Copy the text lines of every item below word for word, leaving the pictures out of your answer.

### Text extracted from each page
▼
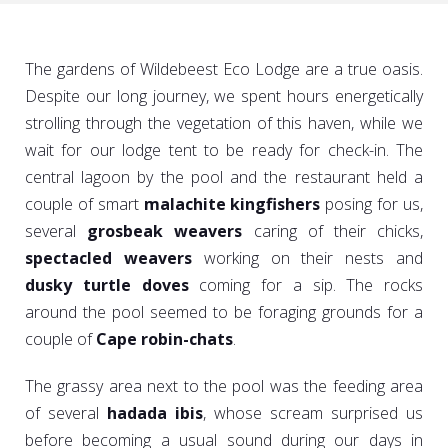
The gardens of Wildebeest Eco Lodge are a true oasis.
Despite our long journey, we spent hours energetically
strolling through the vegetation of this haven, while we
wait for our lodge tent to be ready for check-in. The
central lagoon by the pool and the restaurant held a
couple of smart
malachite kingfishers
posing for us,
several
grosbeak weavers
caring of their chicks,
spectacled weavers
working on their nests and
dusky turtle doves
coming for a sip. The rocks
around the pool seemed to be foraging grounds for a
couple of
Cape robin-chats
.
The grassy area next to the pool was the feeding area
of several
hadada ibis
, whose scream surprised us
before becoming a usual sound during our days in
▲
### Expected answer
The gardens of Wildebeest Eco Lodge are a true oasis.
Despite our long journey, we spent hours energetically
strolling through the vegetation of this haven, while we
wait for our lodge tent to be ready for check-in. The
central lagoon by the pool and the restaurant held a
couple of smart
malachite kingfishers
posing for us,
several
grosbeak weavers
caring of their chicks,
spectacled weavers
working on their nests and
dusky turtle doves
coming for a sip. The rocks
around the pool seemed to be foraging grounds for a
couple of
Cape robin-chats
.
The grassy area next to the pool was the feeding area
of several
hadada ibis
, whose scream surprised us
before becoming a usual sound during our days in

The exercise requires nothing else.